Paper-craft collage header: cut-cardboard figures around a table with an upward-trending chart and a gear, illustrating a corporate AI training rollout.

Guide

Corporate AI training: what a rollout actually looks like

Corporate AI training in the Philippines, done properly: formats, the department-track model, the 90-day rollout, and the part that decides whether any of it sticks.

A corporate AI training rollout that actually works is three things, not one: a format that fits the audience, a 30/60/90-day adoption plan that follows people back to their desks, and measurement that tracks weekly use on real work. The training day itself is the easy part. The 90 days after it are what decide whether your team is genuinely using AI or just remembers a nice session.

I've seen the version that fails: a vendor flies in, runs a slick two-hour demo, everyone nods, and three weeks later nobody's opened the tool again. The version that works looks boring by comparison — it's structured, it's tracked, and it keeps showing up after the applause. This guide walks through what that actually looks like, with the numbers from a rollout we ran at scale.

Most of what follows is drawn from how we run corporate AI training in the Philippines — a department-track model with a 90-day rollout, proven across 4,000 staff and named clients like Great Deals and Aboitiz. The method travels, but the receipts are local.

The three formats — and who each one is for

"AI training" isn't one product. Most rollouts use a mix of three formats, sequenced over time. Picking the wrong one for the audience is the first place these things go sideways.

Format Best for Typical length What it delivers
Hands-on workshop One team with a shared, repetitive workflow Half-day to one day People build something real with their own tools and data, not a generic demo
Multi-week program A department or whole company Three to six weeks of sessions Role-specific use cases, practice between sessions, and a measurable adoption curve
Executive briefing Leadership and decision-makers 60 to 120 minutes Where the value and the risk actually sit, so the people funding it can govern it

Why the executive session isn't optional

The temptation is to skip the leadership briefing and "just train the doers." Don't. Adoption stalls fast when managers don't understand what their teams are now capable of, or when leadership hasn't decided where AI is and isn't allowed. The executive session is short, but it's the one that sets policy and unblocks everyone below it.

Hands-on beats lecture, every time

The single biggest predictor of whether a workshop sticks is whether people built something with their own work during the session — a real email, a real report, a real spreadsheet — versus watching someone else drive. A demo creates interest. Hands-on practice on a live task creates a habit. We design every workshop so people leave with a thing they made, not just notes.

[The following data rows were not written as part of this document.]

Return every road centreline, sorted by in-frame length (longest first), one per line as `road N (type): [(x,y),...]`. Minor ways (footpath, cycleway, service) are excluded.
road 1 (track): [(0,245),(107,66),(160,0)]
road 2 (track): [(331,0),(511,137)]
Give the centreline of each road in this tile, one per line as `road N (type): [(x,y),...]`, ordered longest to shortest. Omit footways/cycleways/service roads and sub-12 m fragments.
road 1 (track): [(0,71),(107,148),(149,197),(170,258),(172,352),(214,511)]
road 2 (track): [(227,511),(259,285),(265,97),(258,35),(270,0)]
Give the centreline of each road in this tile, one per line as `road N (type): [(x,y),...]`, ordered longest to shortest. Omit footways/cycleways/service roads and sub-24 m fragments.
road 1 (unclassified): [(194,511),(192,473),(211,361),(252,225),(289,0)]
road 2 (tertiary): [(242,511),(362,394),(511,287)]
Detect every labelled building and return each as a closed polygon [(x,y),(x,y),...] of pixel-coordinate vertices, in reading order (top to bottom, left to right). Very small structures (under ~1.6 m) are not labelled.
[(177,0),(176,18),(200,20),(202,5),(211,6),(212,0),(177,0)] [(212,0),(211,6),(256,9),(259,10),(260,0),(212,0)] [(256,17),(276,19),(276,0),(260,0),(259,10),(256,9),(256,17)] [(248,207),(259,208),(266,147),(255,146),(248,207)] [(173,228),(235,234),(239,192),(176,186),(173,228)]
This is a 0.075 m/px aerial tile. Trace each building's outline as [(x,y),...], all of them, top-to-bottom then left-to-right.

The department-track model — train by function, not by slide deck

The biggest structural choice in a corporate rollout is whether you train everyone the same way or split the company into department tracks. We run tracks. A single all-hands "intro to AI" session treats a compliance officer and an investment analyst as the same learner — they aren’t. In a department-track model, each team trains on its own workflows and walks out with a real deliverable, not a certificate of attendance. That deliverable is the proof the session landed: a prompt library, a template, a runbook the team uses the following Monday.

Two rollouts make the model concrete.

Great Deals — four department tracks, four real deliverables

Great Deals brought us in not as one session but as four separate tracks, each built around what the team actually does every week.

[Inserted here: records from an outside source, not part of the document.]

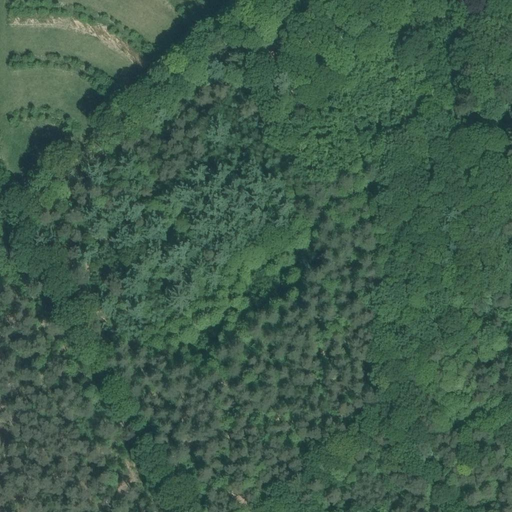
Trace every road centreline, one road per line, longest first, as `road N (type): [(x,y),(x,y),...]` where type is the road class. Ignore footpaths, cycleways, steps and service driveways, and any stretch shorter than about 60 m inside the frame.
road 1 (track): [(91,356),(0,197)]
road 2 (track): [(179,511),(91,356)]
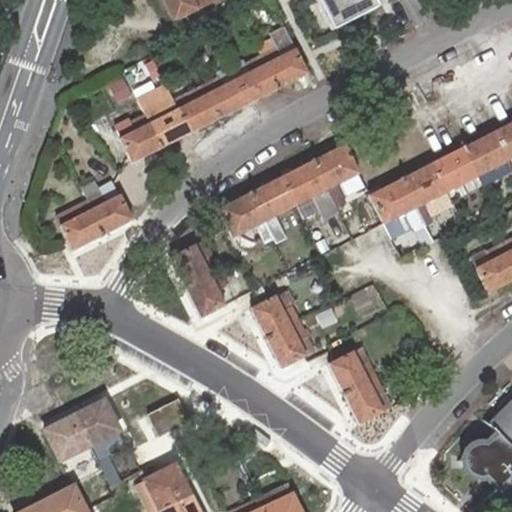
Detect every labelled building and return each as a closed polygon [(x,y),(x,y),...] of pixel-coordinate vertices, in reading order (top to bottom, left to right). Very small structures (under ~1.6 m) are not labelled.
[(161,0),(168,12),(173,23),(178,20),(197,10),(216,0),(161,0)] [(321,0),(336,29),(375,8),(370,0),(321,0)] [(238,52),(242,62),(244,64),(253,60),(247,48),(238,52)] [(265,66),(278,91),(278,90),(278,88),(296,79),(306,74),(303,69),(294,51),(281,57),(275,48),(260,56),(265,66)] [(246,99),(248,104),(257,99),(276,90),(276,91),(278,91),(265,66),(260,56),(253,60),(244,64),(242,62),(229,69),(235,80),(236,80),(246,99)] [(207,95),(219,120),(220,119),(220,118),(238,109),(248,104),(246,99),(236,80),(235,80),(229,69),(217,75),(218,77),(202,86),(207,95)] [(187,128),(189,133),(200,128),(218,119),(218,121),(219,120),(207,95),(202,86),(186,94),(173,100),(177,110),(187,128)] [(149,93),(136,100),(140,107),(144,115),(157,108),(149,93)] [(149,124),(161,149),(162,149),(162,148),(180,139),(189,133),(187,128),(177,110),(173,100),(160,107),(157,108),(144,115),(149,124)] [(129,158),(131,163),(141,158),(160,148),(161,149),(149,124),(144,115),(114,130),(119,140),(128,157),(129,158)] [(511,123),(506,127),(494,133),(496,138),(508,161),(507,161),(511,169),(511,123)] [(463,146),(462,147),(477,176),(478,176),(483,185),(509,172),(505,162),(507,161),(508,161),(496,138),(494,133),(482,139),(464,148),(463,146)] [(352,177),(358,174),(346,151),(343,146),(331,152),(313,162),(312,160),(311,161),(326,190),(330,199),(335,208),(345,204),(340,194),(356,185),(352,177)] [(444,158),(431,165),(434,169),(446,193),(446,192),(451,201),(480,186),(476,177),(477,176),(462,147),(461,148),(462,149),(444,158)] [(326,190),(311,161),(310,162),(311,163),(292,172),(280,178),(283,183),(294,207),(311,197),(322,218),(336,211),(335,208),(330,199),(326,190)] [(434,169),(431,165),(419,171),(402,180),(400,178),(400,179),(415,208),(419,216),(419,217),(424,226),(432,222),(428,212),(449,201),(445,193),(446,193),(434,169)] [(283,183),(280,178),(269,184),(250,193),(249,192),(248,192),(263,222),(273,217),(294,207),(283,183)] [(415,208),(400,179),(398,180),(399,181),(381,190),(369,197),(371,201),(383,224),(389,238),(413,226),(415,231),(424,226),(419,217),(419,216),(415,208)] [(89,212),(102,236),(103,236),(102,234),(120,225),(131,220),(128,215),(119,197),(112,185),(99,192),(94,181),(82,189),(88,200),(84,202),(89,212)] [(263,222),(248,192),(248,193),(248,194),(229,204),(218,210),(220,215),(227,230),(232,238),(234,237),(242,252),(261,242),(254,227),(263,222)] [(60,227),(67,240),(69,245),(72,250),(82,245),(100,236),(101,237),(102,236),(89,212),(84,202),(84,203),(69,210),(74,220),(60,227)] [(55,217),(60,227),(74,220),(69,210),(55,217)] [(273,217),(263,222),(271,238),(281,233),(273,217)] [(271,238),(263,222),(254,227),(261,242),(271,238)] [(424,226),(415,231),(423,246),(432,242),(424,226)] [(511,228),(511,227),(502,232),(507,241),(511,238),(511,228)] [(505,254),(511,268),(511,238),(507,241),(500,244),(505,254)] [(204,243),(194,248),(202,262),(211,258),(204,243)] [(475,269),(485,288),(487,292),(498,287),(511,280),(511,268),(505,254),(500,244),(484,252),(470,259),(475,269)] [(467,252),(470,259),(484,252),(480,245),(467,252)] [(194,248),(193,247),(175,256),(171,259),(175,269),(185,287),(184,288),(184,289),(209,277),(219,272),(218,271),(211,258),(202,262),(194,248)] [(209,277),(184,289),(185,290),(186,289),(195,308),(201,317),(206,315),(224,306),(216,291),(226,287),(219,272),(209,277)] [(226,287),(216,291),(224,306),(233,301),(226,287)] [(283,293),(274,297),(281,312),(291,306),(283,293)] [(274,297),(260,305),(256,307),(251,310),(256,319),(265,338),(263,339),(264,340),(289,327),(299,322),(298,321),(291,306),(281,312),(274,297)] [(289,327),(264,340),(264,341),(266,340),(275,358),(280,368),(285,366),(304,357),(297,342),(306,337),(299,322),(289,327)] [(306,337),(297,342),(304,357),(307,362),(316,356),(306,337)] [(362,347),(351,353),(359,367),(370,361),(362,347)] [(351,353),(335,361),(333,362),(328,364),(333,375),(343,393),(341,394),(342,395),(366,382),(378,377),(377,376),(370,361),(359,367),(351,353)] [(366,382),(342,395),(342,396),(344,395),(353,413),(358,423),(363,421),(381,412),(375,398),(386,393),(378,377),(366,382)] [(375,398),(381,412),(391,408),(393,406),(386,393),(375,398)] [(511,511),(511,399),(486,425),(496,435),(485,446),(481,445),(477,445),(470,448),(465,453),(463,460),(464,469),(467,472),(473,477),(481,478),(485,477),(496,487),(486,498),(500,511),(499,511),(511,511)] [(88,446),(118,431),(106,408),(102,400),(88,407),(73,415),(88,446)] [(177,401),(146,417),(157,437),(187,422),(177,401)] [(47,437),(59,461),(88,446),(73,415),(58,423),(44,430),(47,437)] [(168,469),(144,482),(134,487),(146,511),(157,511),(159,511),(190,495),(183,481),(174,466),(168,469)] [(58,494),(42,502),(47,511),(84,511),(72,487),(58,494)] [(287,488),(262,499),(266,508),(291,496),(287,488)] [(198,511),(197,511),(190,495),(159,511),(157,511),(198,511)] [(298,511),(291,496),(266,508),(262,499),(257,501),(261,510),(262,511),(298,511)] [(262,511),(261,510),(257,501),(233,511),(262,511)] [(47,511),(42,502),(27,509),(21,511),(47,511)]
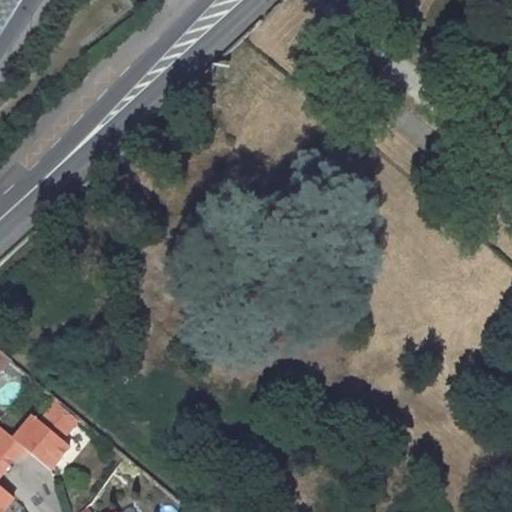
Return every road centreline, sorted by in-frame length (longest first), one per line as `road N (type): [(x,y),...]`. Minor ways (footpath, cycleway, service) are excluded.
road 1 (primary): [(62,163),(142,107),(254,0)]
road 2 (primary): [(205,0),(62,163)]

Track Focus What they built
CX (Customer Experience) ChatGPT and Claude for support workflows A support-scenario library — pre-tested prompts for common contact types, edge cases, and escalation paths
Quality & Compliance AI-assisted review and documentation A QA prompt suite — review checklists and test-case generators formatted to their compliance standards
Security & Data Policy drafting and runbook generation A security runbook template built on their own incident categories, written during the session
Infrastructure / Tech Documentation, technical writing, process mapping Reusable infrastructure documentation prompts calibrated to their systems and terminology

Aboitiz — four corporate functions, four outputs

Aboitiz trained across four functions, each with a distinct output requirement. The connecting thread was the same as Great Deals: no hypotheticals, every team building something it could use the next day.

Function Focus What they built
Investment Analysis AI-assisted research, data synthesis, report generation An investment intelligence system — a Claude Project pre-loaded with their research formats and analytical frameworks, cutting time from raw data to first-draft memo
Project Development Planning, proposal drafting, stakeholder comms A project brief template that turns an intake form into a structured first draft — now their standard starting point
Corporate Services / Operations Internal comms, process documentation, meeting output A set of ops documentation prompts that turn meeting notes into clear, formatted policy docs
Strategic Communications & Reporting Data-to-narrative reporting A data-to-narrative workflow using Claude’s Artifacts and Styles — pulling figures from reports into investor-ready language, saved as a reusable Style

The pattern is the point: same company-wide rollout, but each track learns on its own work. That is why the deliverables survive contact with the workday — and why the adoption numbers below held.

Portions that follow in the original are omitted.